When Stephanie passed away in Niger, Peace Corps sent a few headquarter personnel, including a counselor, to help us make sense of our fallen fellow volunteer. I attended a group session and then a one-on-one with the sweet woman whose name I can no longer remember. Not only was I dealing with the death of a dear friend, I was coming off a very emotional year at home and now adjusting to life in the Sahara. As we worked through my emotions, the counselor told me something another volunteer had used on her bad days.
“Some days,” she said, “it is OK to quit the day.”
Today was an awful day at school. As these things usually go, I am not actually sure what started it but I left the classroom in rage and on the verge of tears. I tried to retell what happened but it didn’t make sense. I handle the situation pretty poorly and the blame was unfairly pushed onto someone else. Still, my feelings were normal and I have to accept that there are forces at work that I don’t, and will never, understand.
Emotionally drained, I couldn’t go to my next class. I spoke with the principal, another teacher and the pastor then sent messages to other PCVs.
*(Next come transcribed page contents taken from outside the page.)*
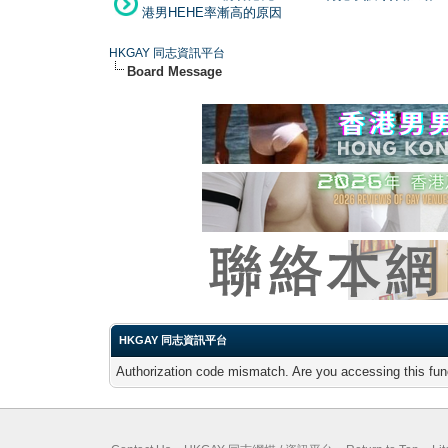
港男HEHE率漸高的原因
HKGAY 同志資訊平台
Board Message
HKGAY 同志資訊平台
Authorization code mismatch. Are you accessing this func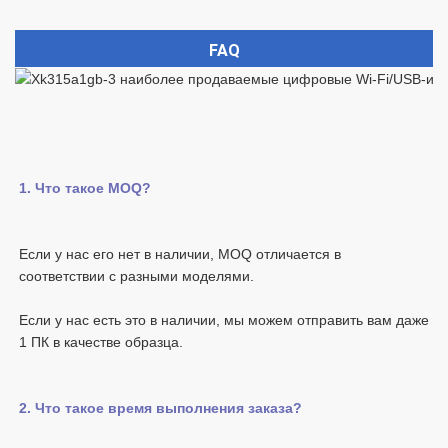
FAQ
Если у нас его нет в наличии, MOQ отличается в 
Если у нас есть это в наличии, мы можем отправить вам даже 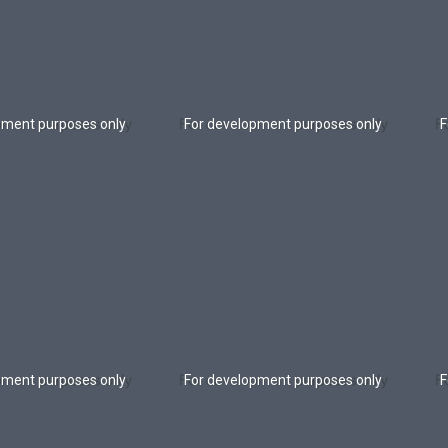
pment purposes only
For development purposes only
F
pment purposes only
For development purposes only
F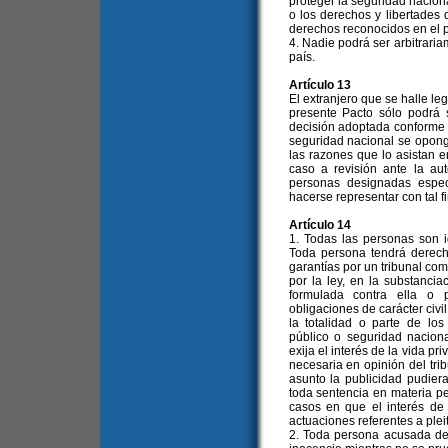
proteger la seguridad naciona
o los derechos y libertades
derechos reconocidos en el p
4. Nadie podrá ser arbitraria
país.
Artículo 13
El extranjero que se halle leg
presente Pacto sólo podrá
decisión adoptada conforme 
seguridad nacional se oponga
las razones que lo asistan 
caso a revisión ante la au
personas designadas espec
hacerse representar con tal fi
Artículo 14
1. Todas las personas son ig
Toda persona tendrá derech
garantías por un tribunal com
por la ley, en la substanci
formulada contra ella o 
obligaciones de carácter civi
la totalidad o parte de los
público o seguridad nacion
exija el interés de la vida pr
necesaria en opinión del tri
asunto la publicidad pudiera 
toda sentencia en materia pe
casos en que el interés de 
actuaciones referentes a plei
2. Toda persona acusada de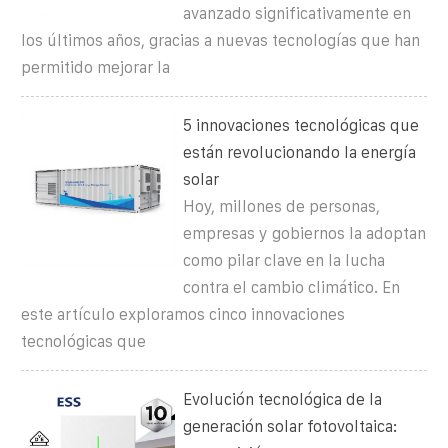
avanzado significativamente en
los últimos años, gracias a nuevas tecnologías que han
permitido mejorar la
5 innovaciones tecnológicas que
están revolucionando la energía
solar
Hoy, millones de personas,
empresas y gobiernos la adoptan
como pilar clave en la lucha
contra el cambio climático. En
este artículo exploramos cinco innovaciones
tecnológicas que
Evolución tecnológica de la
generación solar fotovoltaica:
They all reassured me, even the students who caused such harsh reaction, that I am not at the center of this issue.
Yet, I can’t go on. I have reports to fill out, lessons to plan and emails to respond to, but after my next class, a literature session, I am going to go home. I am going to read something mindless and make a bowl of popcorn. I may take a nap and will likely clean and then do yoga. I am going to quit the day.
In America, you can’t just walk away from your job on a hard day. I get that and, thanks to my Catholic guilt, I do feel bad about leaving. But I will have finished classes for the day and I just need to step back. I need to take a deep breath so that I can go onto tomorrow. I won’t always be able to quit the day but on the days that I can, like this one, I must. It’s the best decision for those I serve and for myself.